A party faced with strict liability under the Washington Model Toxics Control Act (MTCA) for the costs of cleaning up environmental contamination often has insurance that might apply, but a lingering question has been at what point is the party’s insurer obligated to defend? The Washington Court of Appeals has now ruled that a letter from the Department of Ecology (Ecology) that merely acknowledges receipt of a voluntary report of contamination and intent to remediate is insufficient to trigger the insurer’s duty to defend. As foreshadowed 20 years ago by the Washington State Supreme Court in Weyerhaeuser Co. v. Aetna Cas. & Sur. Co., the Court of Appeals has now ruled that the duty to defend is triggered only when there is an explicit or implicit threat of immediate and severe consequences because of the contamination. The court, however, did not explain what language would constitute an “explicit or implicit” threat.

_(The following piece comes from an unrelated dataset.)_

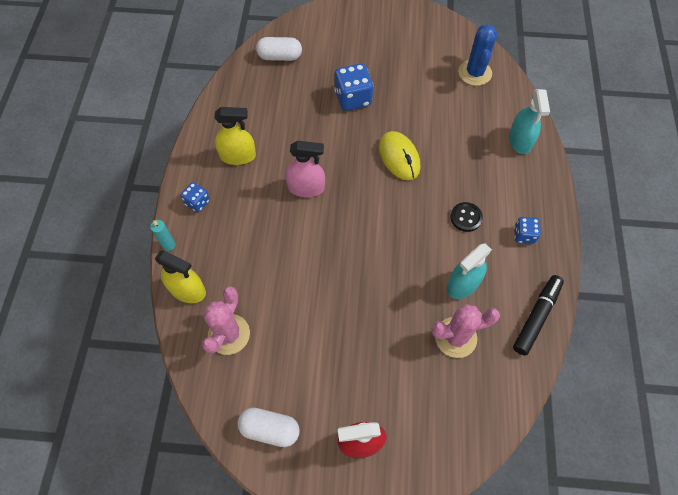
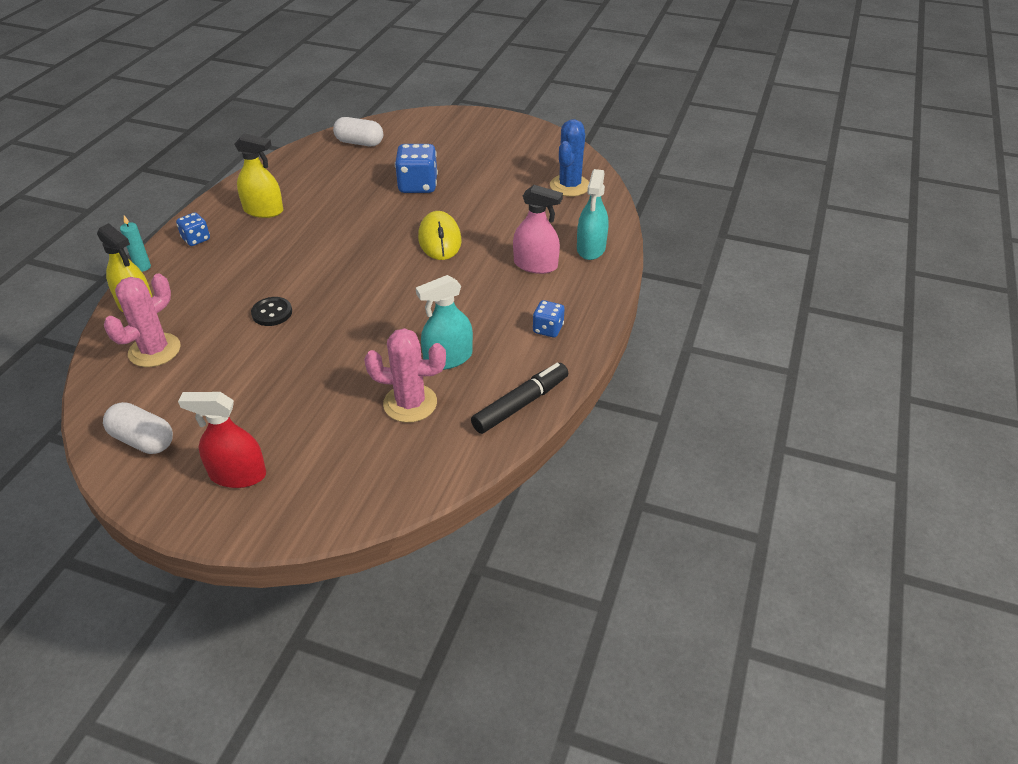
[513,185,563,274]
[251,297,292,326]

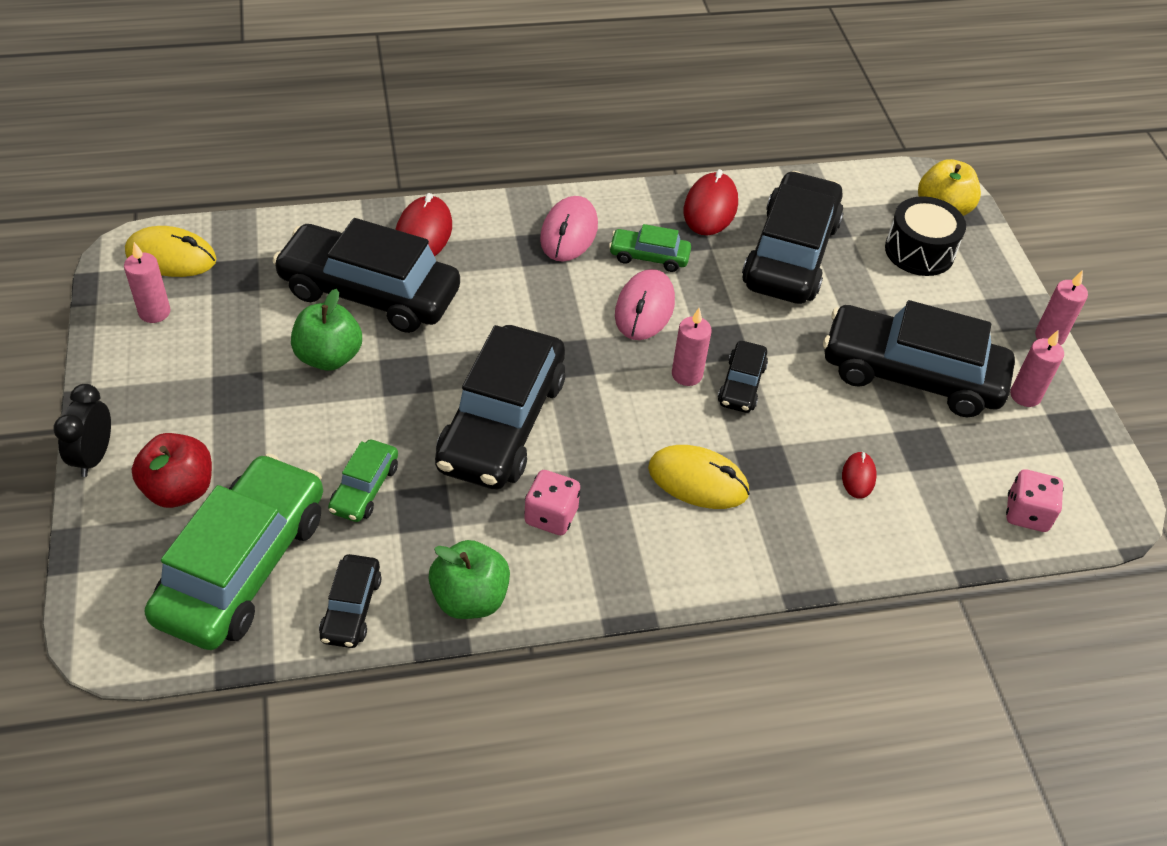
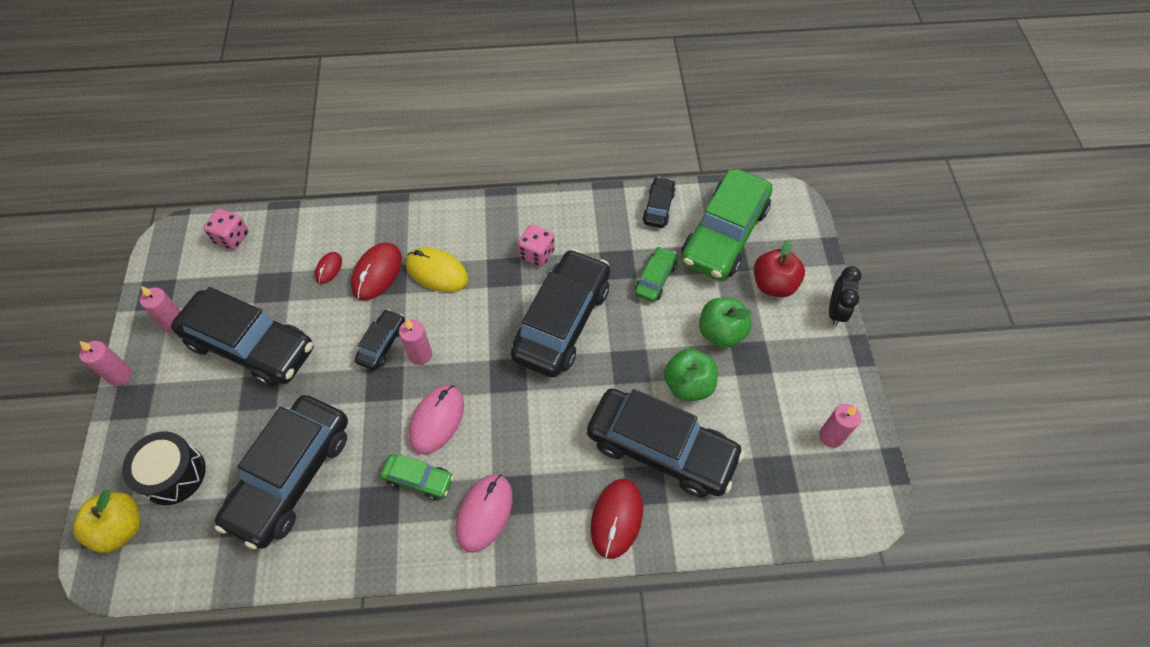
[351,243,402,301]
[125,226,217,277] (first image)
[699,298,753,348]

In Gull Industries, Inc. v. State Farm Fire and Casualty Company, the plaintiff owned a gas station in Sedro Wooley and had liability insurance that provided for a duty to defend the insured in the event of a “suit” against the insured. The policies, which were issued in the 1970s and 1980s, did not define what constituted a “suit.” In 2005 Gull notified Ecology that there had been a release of petroleum at the gas station and Ecology acknowledged receipt of that notice. Subsequently, Gull tendered claims for defense and coverage to the insurers for the costs of cleanup, but the insurers rejected the tender. Gull then sued the insurers seeking coverage for the Sedro Wooley site and 200 other sites that Gull formerly owned in Washington.